In one of the tests changed by this patch the loop has a low trip count of 7. Suppose we chose a VF of 16, then doesn't that mean that only 7 out of 16 scalar instructions are being executed? That takes us back to `getPredBlockCostDivisor` returning a value of 2 I think.

It feels like there are three different problems here:

1. Known low trip counts. Unless the trip count is an exact multiple of the VF, we know for sure that `getPredBlockCostDivisor` should return a number greater than 1 and in some cases may be even higher than 2 (TC=4/VF=16, etc.). I understand the intent of the patch is to not vectorise by making all the costs higher, but it feels counter-intuitive as the function isn't actually returning the value it's supposed to.
2. Known large trip counts. Here we absolutely know that `getPredBlockCostDivisor` should return 1.
3. Unknown trip counts. I think this is the "best guess" approach taken by your patch, where you are assuming the trip count is large. However, I know that in some benchmarks such as exchange2 there is a problem with low trip counts that are only known during the LTO optimisation phase. Pre-LTO we vectorise lots of loops in a hot code path without knowing the trip count, then during the LTO phase we discover the trip count is 3! However, I do appreciate that the real solution here is to delay vectorisation until the LTO stage.

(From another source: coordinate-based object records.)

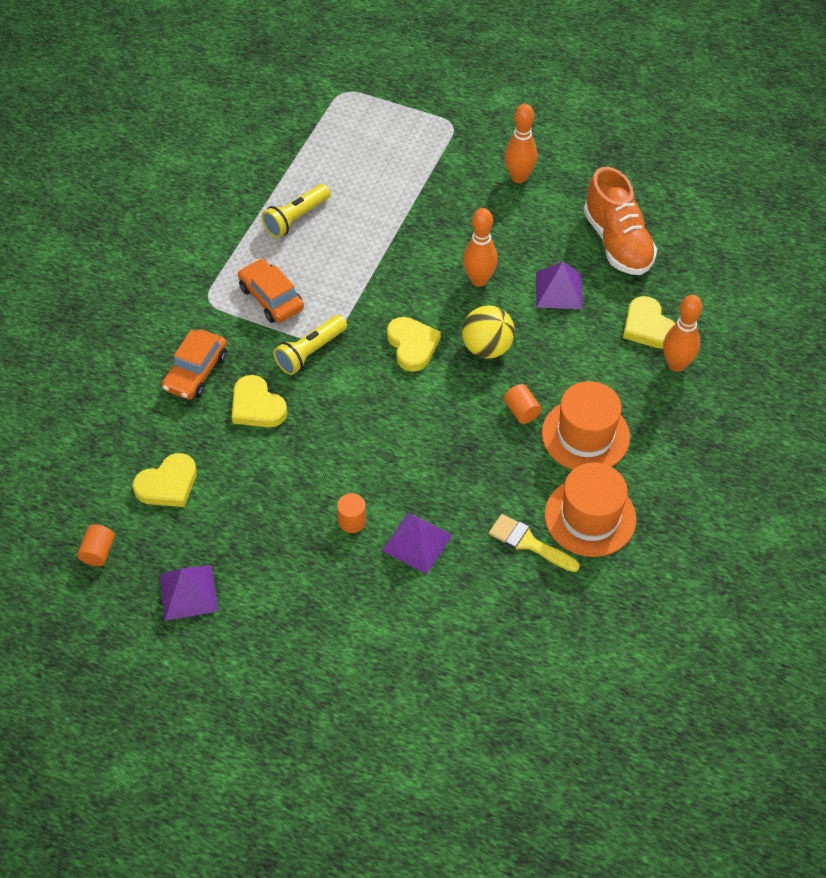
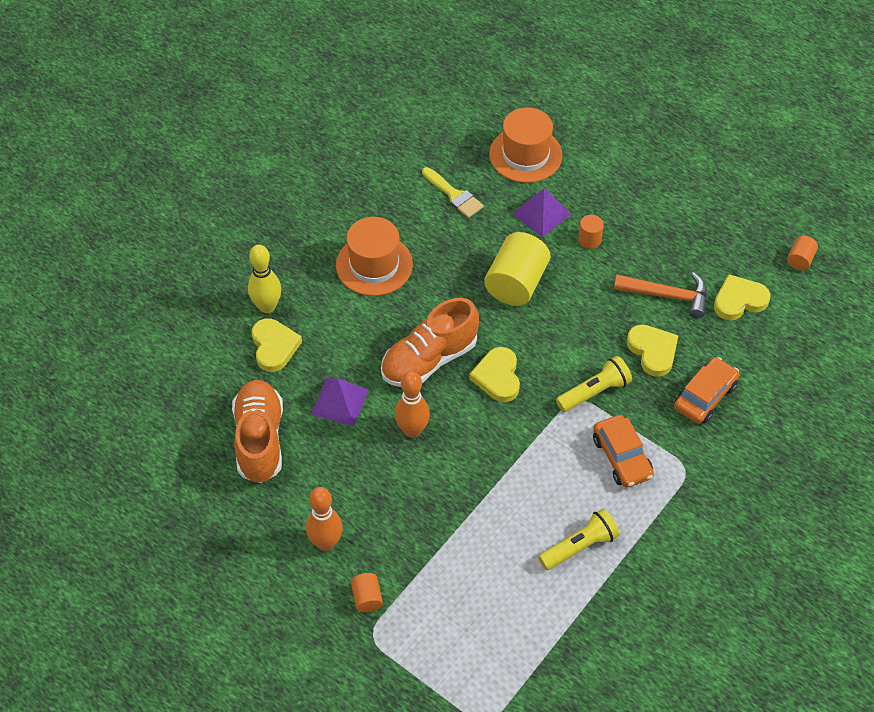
camera: 165 degrees left, 0 degrees up
purple pyramid [160,565,218,621] -> none
yellow ball [462,305,515,359] -> orange shoe [381,298,479,387]
orange cylinder [504,384,542,424] -> orange cylinder moved to [351,573,383,613]
orange hat [545,462,636,557] -> orange hat moved to [489,107,563,183]
orange bowling pin [663,295,703,372] -> yellow bowling pin [248,245,281,313]
none -> yellow cylinder [484,232,550,306]
none -> orange hammer [614,272,707,319]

I guess what I'm trying to say is that if the intent of the patch is to more accurately calculate the cost divisor based on the probability of entering the block, then paradoxically the cost should really reduce even further in some cases. That makes me wonder if this the right approach? Or perhaps the change to `getPredBlockCostDivisor` should be restricted only to cases where we know the trip count is much greater than the VF? For example, if we choose VF=2 then it's probably a good bet the cost divisor is going to be almost 1 since even for a trip count of 7 we know the ratio is 7/8.

https://github.com/llvm/llvm-project/pull/160449